◆ TASK INPUT
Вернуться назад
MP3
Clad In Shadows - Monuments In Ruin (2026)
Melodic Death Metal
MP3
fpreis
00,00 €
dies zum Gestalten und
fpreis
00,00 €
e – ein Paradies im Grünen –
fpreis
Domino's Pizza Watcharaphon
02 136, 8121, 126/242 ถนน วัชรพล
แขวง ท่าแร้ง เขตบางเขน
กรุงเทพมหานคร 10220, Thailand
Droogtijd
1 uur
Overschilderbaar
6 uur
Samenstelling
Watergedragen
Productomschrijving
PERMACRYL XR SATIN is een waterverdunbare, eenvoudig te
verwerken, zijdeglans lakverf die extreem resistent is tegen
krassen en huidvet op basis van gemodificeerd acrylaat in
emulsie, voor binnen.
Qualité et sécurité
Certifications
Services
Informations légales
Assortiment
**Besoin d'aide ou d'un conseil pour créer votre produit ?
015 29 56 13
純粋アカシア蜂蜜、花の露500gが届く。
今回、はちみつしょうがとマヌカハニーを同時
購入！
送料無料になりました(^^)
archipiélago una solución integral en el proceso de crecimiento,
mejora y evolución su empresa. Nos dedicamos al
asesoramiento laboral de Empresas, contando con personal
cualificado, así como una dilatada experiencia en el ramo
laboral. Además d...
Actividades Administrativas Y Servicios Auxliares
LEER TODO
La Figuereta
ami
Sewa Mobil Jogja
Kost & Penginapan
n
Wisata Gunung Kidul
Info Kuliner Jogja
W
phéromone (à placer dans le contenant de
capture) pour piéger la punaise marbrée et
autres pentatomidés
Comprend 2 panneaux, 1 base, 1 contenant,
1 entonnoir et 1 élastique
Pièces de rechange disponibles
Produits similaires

◆ TO-DO ITEM
Copy out every line of text in the records above, keeping each character and line break as it is.

◆ YOUR RESPONSE
Вернуться назад
MP3
Clad In Shadows - Monuments In Ruin (2026)
Melodic Death Metal
MP3
fpreis
00,00 €
dies zum Gestalten und
fpreis
00,00 €
e – ein Paradies im Grünen –
fpreis
Domino's Pizza Watcharaphon
02 136, 8121, 126/242 ถนน วัชรพล
แขวง ท่าแร้ง เขตบางเขน
กรุงเทพมหานคร 10220, Thailand
Droogtijd
1 uur
Overschilderbaar
6 uur
Samenstelling
Watergedragen
Productomschrijving
PERMACRYL XR SATIN is een waterverdunbare, eenvoudig te
verwerken, zijdeglans lakverf die extreem resistent is tegen
krassen en huidvet op basis van gemodificeerd acrylaat in
emulsie, voor binnen.
Qualité et sécurité
Certifications
Services
Informations légales
Assortiment
**Besoin d'aide ou d'un conseil pour créer votre produit ?
015 29 56 13
純粋アカシア蜂蜜、花の露500gが届く。
今回、はちみつしょうがとマヌカハニーを同時
購入！
送料無料になりました(^^)
archipiélago una solución integral en el proceso de crecimiento,
mejora y evolución su empresa. Nos dedicamos al
asesoramiento laboral de Empresas, contando con personal
cualificado, así como una dilatada experiencia en el ramo
laboral. Además d...
Actividades Administrativas Y Servicios Auxliares
LEER TODO
La Figuereta
ami
Sewa Mobil Jogja
Kost & Penginapan
n
Wisata Gunung Kidul
Info Kuliner Jogja
W
phéromone (à placer dans le contenant de
capture) pour piéger la punaise marbrée et
autres pentatomidés
Comprend 2 panneaux, 1 base, 1 contenant,
1 entonnoir et 1 élastique
Pièces de rechange disponibles
Produits similaires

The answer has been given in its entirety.